## REQUIRED ACTION
Every record below is to be restated verbatim, though its images are not.

(Collected data)
- - -

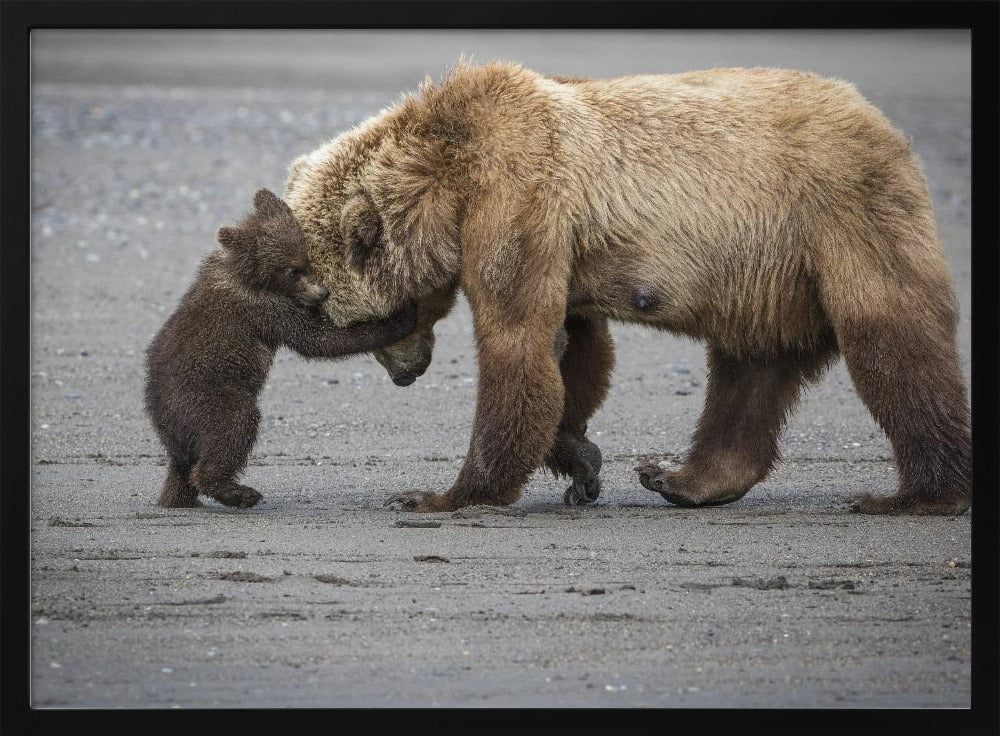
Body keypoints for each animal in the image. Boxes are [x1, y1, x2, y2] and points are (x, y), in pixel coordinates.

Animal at [144, 188, 417, 509]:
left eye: (306, 260)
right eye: (292, 270)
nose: (322, 292)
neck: (249, 276)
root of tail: (163, 421)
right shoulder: (265, 309)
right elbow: (317, 339)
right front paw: (401, 316)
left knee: (182, 469)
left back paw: (181, 498)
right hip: (206, 397)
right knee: (234, 427)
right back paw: (238, 492)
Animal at [283, 62, 972, 516]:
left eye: (349, 319)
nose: (405, 374)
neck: (447, 179)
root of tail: (883, 124)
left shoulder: (517, 199)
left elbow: (517, 345)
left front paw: (444, 494)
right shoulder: (558, 239)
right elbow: (574, 349)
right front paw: (580, 461)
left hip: (839, 216)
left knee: (892, 340)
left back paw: (919, 494)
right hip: (765, 276)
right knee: (750, 369)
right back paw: (684, 478)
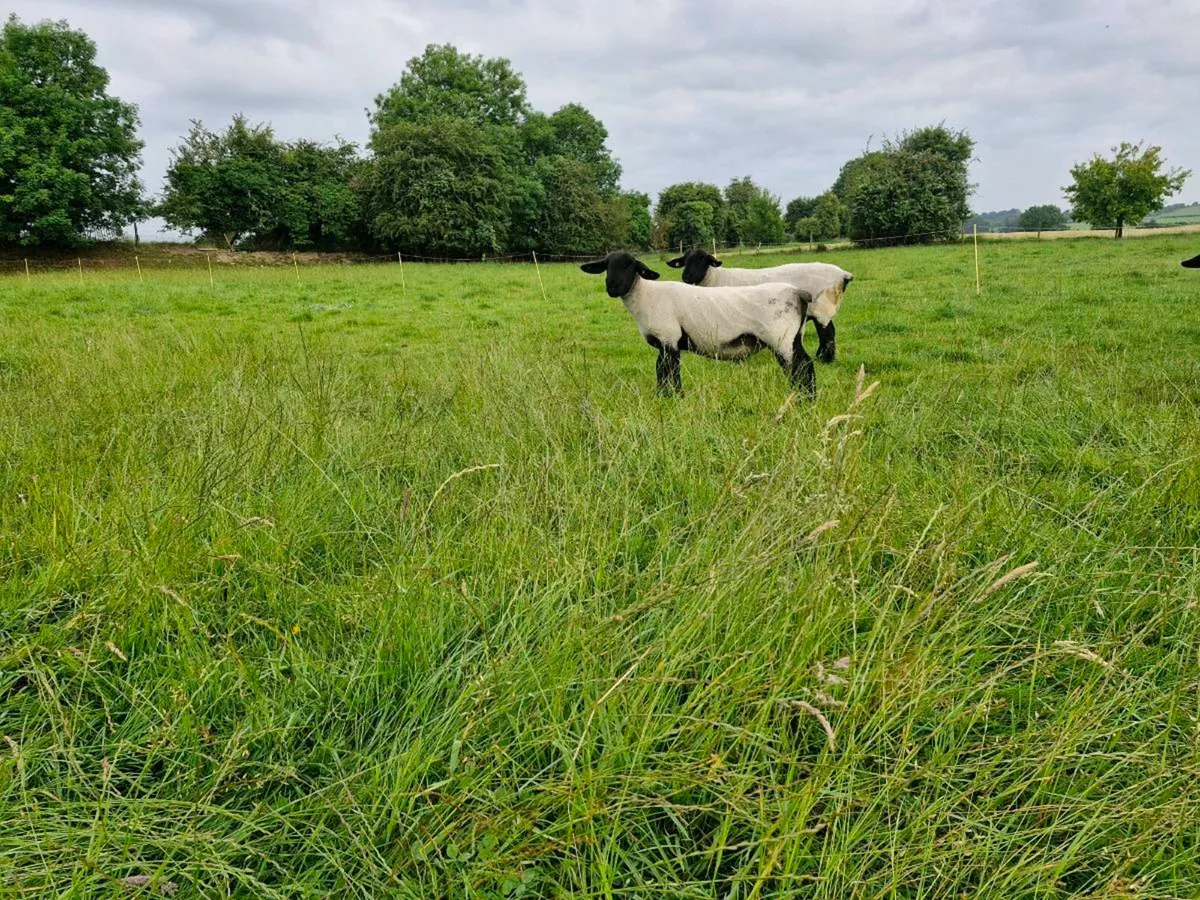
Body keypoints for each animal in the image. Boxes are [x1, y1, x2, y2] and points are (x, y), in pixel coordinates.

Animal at [580, 252, 815, 397]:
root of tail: (798, 293)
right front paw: (662, 397)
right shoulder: (664, 343)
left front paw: (676, 397)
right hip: (794, 336)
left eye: (631, 266)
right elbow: (660, 371)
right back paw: (807, 397)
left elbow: (671, 372)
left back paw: (800, 398)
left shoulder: (669, 339)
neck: (645, 296)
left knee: (800, 367)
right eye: (607, 265)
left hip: (781, 339)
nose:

- - -

## SOLUTION FOR THIS TASK
Body keypoints for each animal in the image. Boxes are [x1, y1, x2, y2] and points are (x, y), in pixel coordinates.

Animal at [144, 188, 417, 509]:
left eye: (306, 260)
right eye: (292, 270)
nose: (322, 292)
neck: (249, 276)
root of tail: (163, 421)
right shoulder: (265, 309)
right elbow: (317, 339)
right front paw: (401, 316)
left knee: (182, 469)
left back paw: (181, 498)
right hip: (206, 397)
right knee: (234, 427)
right back paw: (238, 492)
Animal at [283, 62, 972, 516]:
left eye: (349, 319)
nose: (405, 374)
neck: (447, 179)
root of tail: (883, 124)
left shoulder: (517, 199)
left elbow: (517, 345)
left front paw: (444, 494)
right shoulder: (558, 239)
right elbow: (574, 349)
right front paw: (580, 461)
left hip: (839, 216)
left knee: (892, 340)
left back paw: (919, 494)
right hip: (765, 276)
right knee: (750, 369)
right back paw: (684, 478)
Body keypoints for each animal in the image. Boxes are [x1, y1, x2, y2] and points are (x, y), in pixel coordinates.

Animal at [580, 252, 815, 397]:
root of tail: (798, 293)
right front paw: (662, 397)
right shoulder: (664, 343)
left front paw: (676, 397)
right hip: (794, 336)
left eye: (631, 266)
right elbow: (660, 371)
right back paw: (807, 397)
left elbow: (671, 372)
left back paw: (800, 398)
left shoulder: (669, 339)
neck: (645, 296)
left knee: (800, 367)
right eye: (607, 265)
left hip: (781, 339)
nose:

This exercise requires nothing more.